* [Consigne de travail A]
Que répondre à ces questions sur le texte consacré à l'analyse juridique du racisme ?
(i) Combien de cas ont pu être analysés en droit civil ?
(ii) Quel article du code pénal interdit et punit expressément certains comportements racistes ?
(iii) D'un point de vue procédural, sur quelle maxime se fonde le droit civil ?
* [Consigne de travail B]
Pouvez-vous rédiger la suite du texte sur l'analyse juridique du racisme, à partir de sa dernière phrase ?

* [Texte de l'exercice]
┏━━
Auteurs
Docteure en droit, Fanny Matthey est chargée d’enseignement à l’Université de Neuchâtel.
fanny.matthey@unine.ch
Titulaire d’un master en droit, Federica Steffanini est assistante-doctorante à l’Université de Neuchâtel.
federica.steffanini@unine.ch
L’analyse juridique faite par le CSDH et portant sur le racisme s’est concentrée sur deux volets : celui du droit pénal, en particulier les propos et actes racistes, et celui du droit civil, principalement les discriminations dans le domaine de l’emploi et du bail à loyer. En sus des aspects théoriques, l’étude a porté sur les arrêts publiés du Tribunal fédéral, ainsi que sur une centaine d’arrêts rendus par les cantons en droit pénal. Faute de jurisprudence en droit civil, seuls quatre cas ont pu être analysés. Ces deux volets – pénal et civil – présentent des caractéristiques différentes tant sur le plan de la procédure que sur celui des sanctions. Par conséquent, le constat et les recommandations formulés par le CSDH sont spécifiques à chacun de ces domaines.
En droit pénal, l’Art. 261bis du code pénal (CP) interdit et punit expressément certains comportements racistes. Cette norme est insuffisante, dans la mesure où elle ne permet pas à toute personne qui se sent heurtée par des propos ou actes racistes d’ouvrir une action. En particulier, les critères de la nationalité et du statut juridique (étrangers, requérants d’asile, etc.) ne fondent pas le délit de discrimination raciale. Il faut en outre que la personne lésée soit directement touchée dans sa dignité et que les actes incriminés soient d’une certaine gravité. Les associations de lutte contre le racisme ne sont de surcroît pas habilitées à agir. Sur le contenu du droit proprement dit, il y a donc encore un certain potentiel d’amélioration. Il y a toutefois au moins un élément positif à relever : comme la discrimination raciale est une infraction poursuivie d’office, ce sont les autorités judiciaires qui ont la charge d’ouvrir la procédure pénale. En outre, cette procédure se fonde sur la maxime d’instruction ; il revient donc à l’autorité concernée de la mener à bien et de supporter la charge de la preuve.
En droit civil, les dispositions matérielles ne sont pas spécifiquement axées sur la question de la discrimination raciale. Le particulier qui s’estime victime de discrimination raciale dans un rapport de travail ou de bail doit faire appel à des dispositions générales du code des obligations (CO) et du code civil (CC) (principe de la bonne foi, protection de la personnalité, protection contre les défauts de la chose louée, annulation du congé et prolongation du bail, réparation du dommage subi par le travailleur, interdiction des licenciements abusifs, etc.). Les sanctions en droit du travail ne sont pas dissuasives, notamment parce que la réintégration de la personne lésée sur son lieu de travail n’est pas envisagée. En droit du bail, elles sont tout aussi difficiles à appliquer.
D’un point de vue procédural, le droit civil se fonde sur la maxime des débats (voire sur la maxime inquisitoire sociale dans certains cas). Dans le cadre d’une procédure civile pour comportement raciste dans un rapport de droit privé, l’individu concerné se trouve désavantagé à plus d’un titre. D’abord, en tant qu’employé ou locataire, il constitue la partie faible au contrat. Dans l’hypothèse d’une discrimination raciale, il l’est doublement de par son appartenance à un groupe racial, ethnique ou religieux minoritaire. Enfin, la procédure civile n’aide pas à corriger ce déséquilibre, puisqu’elle charge en principe cette partie de conduire la procédure et d’assumer l’essentiel du fardeau de la preuve voire, dans certains cas, les frais si elle n’arrive pas à prouver la discrimination.
┗━━
* [Données brutes]
┏━━
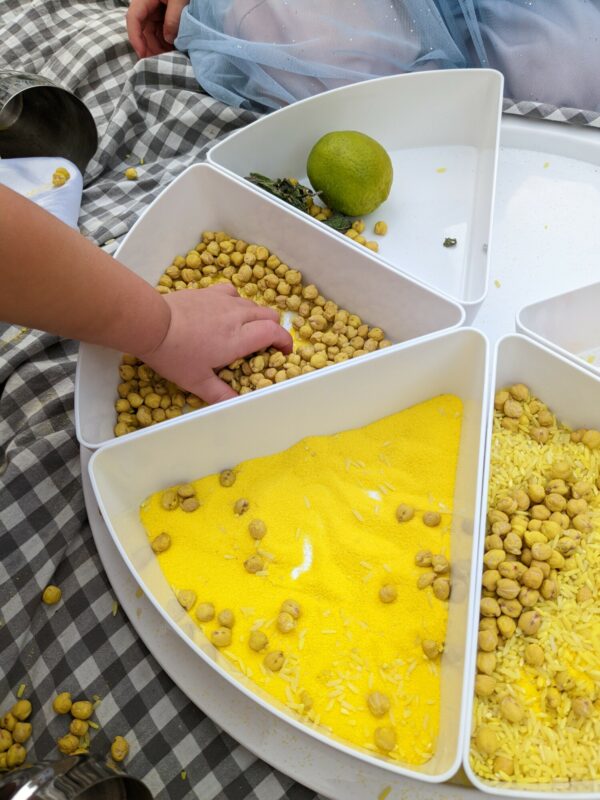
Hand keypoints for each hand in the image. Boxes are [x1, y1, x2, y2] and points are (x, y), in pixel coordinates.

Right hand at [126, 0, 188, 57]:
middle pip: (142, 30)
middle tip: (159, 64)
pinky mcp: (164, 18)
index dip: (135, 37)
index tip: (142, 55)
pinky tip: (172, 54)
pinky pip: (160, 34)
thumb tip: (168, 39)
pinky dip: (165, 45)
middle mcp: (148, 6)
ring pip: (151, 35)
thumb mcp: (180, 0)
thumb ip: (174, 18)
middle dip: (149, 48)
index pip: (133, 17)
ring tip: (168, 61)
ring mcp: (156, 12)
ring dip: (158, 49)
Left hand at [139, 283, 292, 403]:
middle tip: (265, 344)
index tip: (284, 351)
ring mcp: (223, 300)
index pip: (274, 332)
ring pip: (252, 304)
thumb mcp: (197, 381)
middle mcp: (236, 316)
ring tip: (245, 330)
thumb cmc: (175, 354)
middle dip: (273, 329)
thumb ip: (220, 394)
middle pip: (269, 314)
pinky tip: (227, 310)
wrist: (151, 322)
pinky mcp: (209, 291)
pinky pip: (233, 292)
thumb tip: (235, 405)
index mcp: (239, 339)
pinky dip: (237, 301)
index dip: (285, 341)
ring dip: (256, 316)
┗━━
┏━━
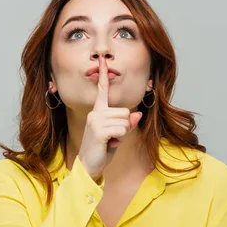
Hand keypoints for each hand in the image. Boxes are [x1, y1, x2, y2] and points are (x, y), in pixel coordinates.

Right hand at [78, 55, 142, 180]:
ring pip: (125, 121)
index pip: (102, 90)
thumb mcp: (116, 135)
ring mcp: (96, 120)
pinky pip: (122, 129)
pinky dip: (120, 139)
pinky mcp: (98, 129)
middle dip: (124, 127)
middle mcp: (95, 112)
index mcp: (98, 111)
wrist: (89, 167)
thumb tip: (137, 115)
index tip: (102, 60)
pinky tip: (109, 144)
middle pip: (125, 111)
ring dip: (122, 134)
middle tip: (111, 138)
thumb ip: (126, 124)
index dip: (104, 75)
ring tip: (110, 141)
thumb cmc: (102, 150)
┗━━
* [Réponse attendue A]
(i) Seuls quatre cas ont pu être analysés, faute de jurisprudence en droit civil.
(ii) L'Art. 261bis du code pénal (CP).
(iii) Sur la maxime des débats, voire sur la maxime inquisitoire sociale dans certains cas.

* [Réponse attendue B]
Sur la base de ces résultats, le CSDH a émis plusieurs recommandations dans le but de renforcer la protection contre la discrimination et d’en améliorer la cohérence.
En termes de législation, il conviendrait, d’une part, d’étendre le champ d’application de l’Art. 261bis CP à la discrimination du fait de la nationalité ou du statut juridique (étrangers, requérants d’asile, etc.). D’autre part, sur le plan du droit privé, il serait souhaitable d’inscrire l’interdiction de la discrimination dans une norme qui viendrait compléter les dispositions du CC relatives à la protection de la personnalité. Une telle mesure contribuerait à sensibiliser toutes les parties au concept de discrimination dans les rapports entre particuliers et faciliterait l’accès à la justice pour les victimes. En ce qui concerne la procédure, des mesures permettant d’alléger le fardeau de la preuve (en instaurant une présomption de l’existence d’une discrimination lorsque celle-ci est rendue vraisemblable) et d’étendre le droit d’agir des associations à tous les cas de discrimination seraient les bienvenues.
Plus généralement, le CSDH ne recommande pas l’adoption d’une loi-cadre contre la discrimination qui couvrirait tous les domaines concernés, mais préconise d’établir un plan d’action contenant diverses mesures.
Le CSDH suggère de favoriser le règlement extrajudiciaire des litiges. Dans la mesure où les procédures judiciaires sont éprouvantes pour les parties tant sur le plan moral que financier, que leur issue est incertaine et qu’elles ne permettent que rarement d’annuler la discrimination subie ou d’aboutir à une réparation réelle, une procédure de médiation, par exemple, serait plus efficace pour résoudre des différends liés à la discrimination.
Par ailleurs, en matière de discrimination raciale, la mise en œuvre du droit se heurte à plusieurs écueils : les différents intervenants (auteurs, victimes, avocats, centres de conseil et tribunaux) ne sont pas suffisamment sensibilisés aux problèmes de discrimination, et connaissent parfois mal les dispositions applicables, en particulier le potentiel de celles relevant du droit privé. Une meilleure sensibilisation des divers acteurs serait à envisager, en particulier des personnes marginalisées comme les migrants, pour vérifier qu’ils bénéficient effectivement des renseignements nécessaires.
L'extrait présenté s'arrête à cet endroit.